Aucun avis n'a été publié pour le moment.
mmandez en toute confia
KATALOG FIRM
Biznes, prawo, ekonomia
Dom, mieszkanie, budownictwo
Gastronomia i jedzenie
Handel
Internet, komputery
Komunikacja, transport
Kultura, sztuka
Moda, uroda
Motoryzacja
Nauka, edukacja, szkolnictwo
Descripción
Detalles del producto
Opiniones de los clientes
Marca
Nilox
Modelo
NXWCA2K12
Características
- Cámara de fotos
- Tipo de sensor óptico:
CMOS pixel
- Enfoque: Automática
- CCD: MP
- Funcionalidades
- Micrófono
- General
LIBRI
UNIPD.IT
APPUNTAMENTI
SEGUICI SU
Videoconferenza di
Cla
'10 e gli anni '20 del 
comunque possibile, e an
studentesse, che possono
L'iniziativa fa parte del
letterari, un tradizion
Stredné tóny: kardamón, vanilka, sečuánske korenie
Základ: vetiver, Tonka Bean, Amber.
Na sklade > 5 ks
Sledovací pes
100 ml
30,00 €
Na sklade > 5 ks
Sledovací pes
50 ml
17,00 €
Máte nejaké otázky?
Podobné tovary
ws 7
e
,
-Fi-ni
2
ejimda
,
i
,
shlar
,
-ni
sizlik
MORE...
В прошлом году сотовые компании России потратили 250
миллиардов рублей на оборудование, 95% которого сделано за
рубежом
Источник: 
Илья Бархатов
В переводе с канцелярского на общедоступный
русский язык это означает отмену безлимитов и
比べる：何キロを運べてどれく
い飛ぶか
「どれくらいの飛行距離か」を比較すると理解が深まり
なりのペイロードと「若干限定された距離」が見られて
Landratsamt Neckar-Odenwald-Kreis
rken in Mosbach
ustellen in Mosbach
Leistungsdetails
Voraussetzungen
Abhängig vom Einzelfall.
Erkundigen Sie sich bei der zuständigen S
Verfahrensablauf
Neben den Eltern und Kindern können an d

******

*Task requirements*.
Transcribe every record above exactly as it appears.

*Response for this exercise*.
Aucun avis n'a été publié pour le moment.
mmandez en toute confia
KATALOG FIRM
Biznes, prawo, ekonomia
Dom, mieszkanie, budownictwo
Gastronomia i jedzenie
Handel
Internet, komputery
Komunikacja, transport
Kultura, sztuka
Moda, uroda
Motoryzacja
Nauka, edukacja, szkolnictwo
Descripción
Detalles del producto
Opiniones de los clientes
Marca
Nilox
Modelo
NXWCA2K12
Características
- Cámara de fotos
- Tipo de sensor óptico:
CMOS pixel
- Enfoque: Automática
- CCD: MP
- Funcionalidades
- Micrófono
- General
LIBRI
UNIPD.IT
APPUNTAMENTI
SEGUICI SU
Videoconferenza di
Cla
'10 e gli anni '20 del 
comunque possibile, e an
studentesse, che possono
L'iniziativa fa parte del
letterari, un tradizion
Stredné tóny: kardamón, vanilka, sečuánske korenie
Základ: vetiver, Tonka Bean, Amber.
Na sklade > 5 ks
Sledovací pes
100 ml
30,00 €
Na sklade > 5 ks
Sledovací pes
50 ml
17,00 €
Máte nejaké otázky?
Podobné tovary
ws 7
e
,
-Fi-ni
2
ejimda
,
i
,
shlar
,
-ni
sizlik
MORE...
В прошлом году сотовые компании России потратили 250
миллиардов рублей на оборудование, 95% которого сделано за
рубежом
Источник: 
Илья Бархатов
В переводе с канцелярского на общедоступный
русский язык это означает отмену безлимитов и
比べる：何キロを運べてどれく
い飛ぶか
「どれくらいの飛行距離か」を比較すると理解が深まり
なりのペイロードと「若干限定された距離」が見られて
Landratsamt Neckar-Odenwald-Kreis
rken in Mosbach
ustellen in Mosbach
Leistungsdetails
Voraussetzungen
Abhängig vom Einzelfall.
Erkundigen Sie sich bei der zuständigen S
Verfahrensablauf
Neben den Eltern und Kindern können an d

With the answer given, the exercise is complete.